8.14.2.2. The Grammar
def calc(input : string;
blk : block<(val : int; err : array<ParsingError>) : void>) {
parse(input) {
var expr : int
rule(add as a, WS, EOF) {
return a
}
var add : int
rule(add as a, WS, "+", commit, WS, mul as m) {
return a + m
}
rule(add as a, WS, "-", commit, WS, mul as m) {
return a - m
}
rule(mul as m) {
return m
}
var mul : int
rule(mul as m, WS, "*", commit, WS, unary as u) {
return m * u
}
rule(mul as m, WS, "/", commit, WS, unary as u) {
return m / u
}
rule(unary as u) {
return u
}
var unary : int
rule("-", commit, WS, unary as u) {
return -u
}
rule(prim as p) {
return p
}
var prim : int
rule("(", commit, WS, add as a, WS, ")") {
return a
}
rule(PEEK(set('0'..'9')), commit, number as n) {
return n
}
}
}
8.14.2.3. Left Recursion
PEG does not natively support left recursion, but dasPEG handles it
via packrat memoization. add as a in the first add alternative
refers to itself — the parser memoizes intermediate results to avoid
infinite loops.
8.14.2.4. Commit (Cut)
commit tells the parser “we are committed to this alternative — do
not backtrack.” This serves two purposes:
Better errors — without commit, a failed match silently backtracks and the error array may be empty. After commit, a failure produces a meaningful
ParsingError.Performance — the parser skips remaining alternatives once committed.

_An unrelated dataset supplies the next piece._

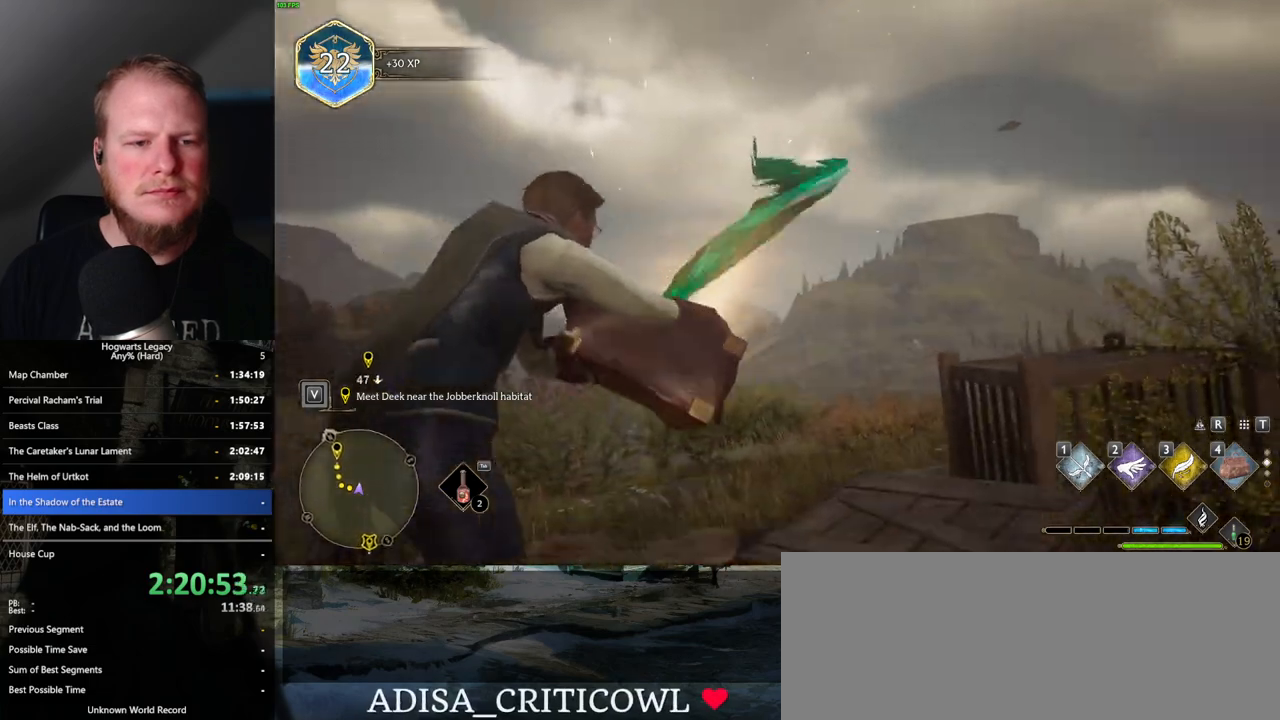
{"keys": [], "mouse": [], "events": []}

Place commit after an unambiguous prefix. For example, after
matching "+" in an addition rule, the parser is committed —
if the right-hand operand fails, that is a real error.
8.14.2.5. PEEK (Lookahead)
PEEK(rule) checks whether rule would match without consuming
input. In the calculator, PEEK(set('0'..'9')) verifies the next
character is a digit before committing to the number terminal:
rule(PEEK(set('0'..'9')), commit, number as n) {
return n
}
This prevents the parser from committing to the number alternative when the input does not start with a digit.

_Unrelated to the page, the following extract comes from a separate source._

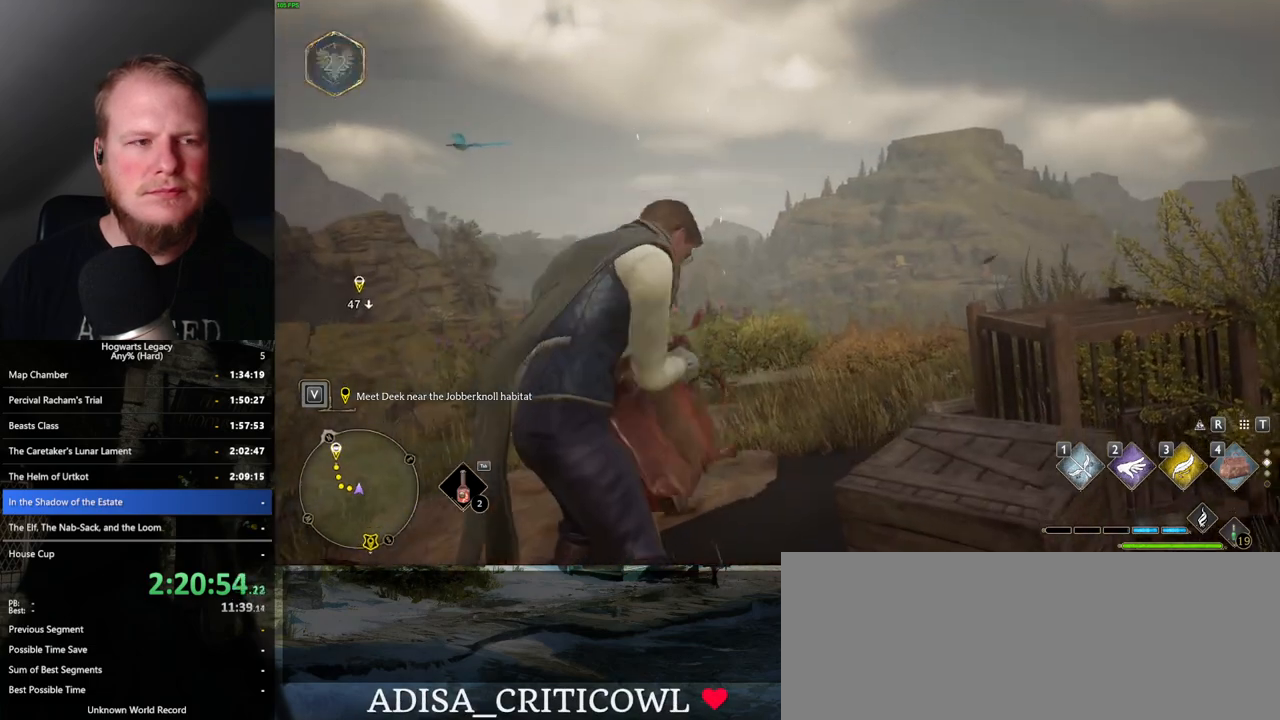
{"keys": [], "mouse": [], "events": []}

8.14.2.6. Negative Lookahead (!)
!rule is the mirror of PEEK: it also consumes no input, but the
match succeeds only when rule fails at this position. The classic use is
keyword guarding — accept an identifier unless it is a reserved word. Negate
a keyword rule that matches a whole keyword (the literal up to EOF),
so the exact words are rejected but identifiers that merely start with them
("ifx") are still accepted:
def identifier(input : string;
blk : block<(val : string; err : array<ParsingError>) : void>) {
parse(input) {
var ident : string
rule(!keyword, "{+alpha}" as word, EOF) {
return word
}
// a reserved keyword is the whole word: the literal then EOF
var keyword : void?
rule("if", EOF) {
return null
}
rule("then", EOF) {
return null
}
var alpha : void?
rule(set('a'..'z', 'A'..'Z')) {
return null
}
}
}
!keyword rejects "if" and "then" while still accepting "ifx" —
keyword only matches a literal immediately followed by EOF, so a
prefix match alone does not trigger it. Note !rule negates any rule, not
just a character set: unlike not_set() (an inverted character class that
advances by one character — see PEG-03 — CSV Parser), it is a
zero-width assertion.
8.14.2.7. Examples
calc("2 + 3 * 4") $(val; err) {
print("{val}\n") // 14 (not 20 --- multiplication binds tighter)
}
calc("(2 + 3) * 4") $(val; err) {
print("{val}\n") // 20
}
calc("-5 + 3") $(val; err) {
print("{val}\n") // -2
}
See also
Full source: tutorials/dasPEG/02_calculator.das
Next tutorial: PEG-03 — CSV Parser
Related: PEG-06 — Debugging and Options (tracing, error reporting)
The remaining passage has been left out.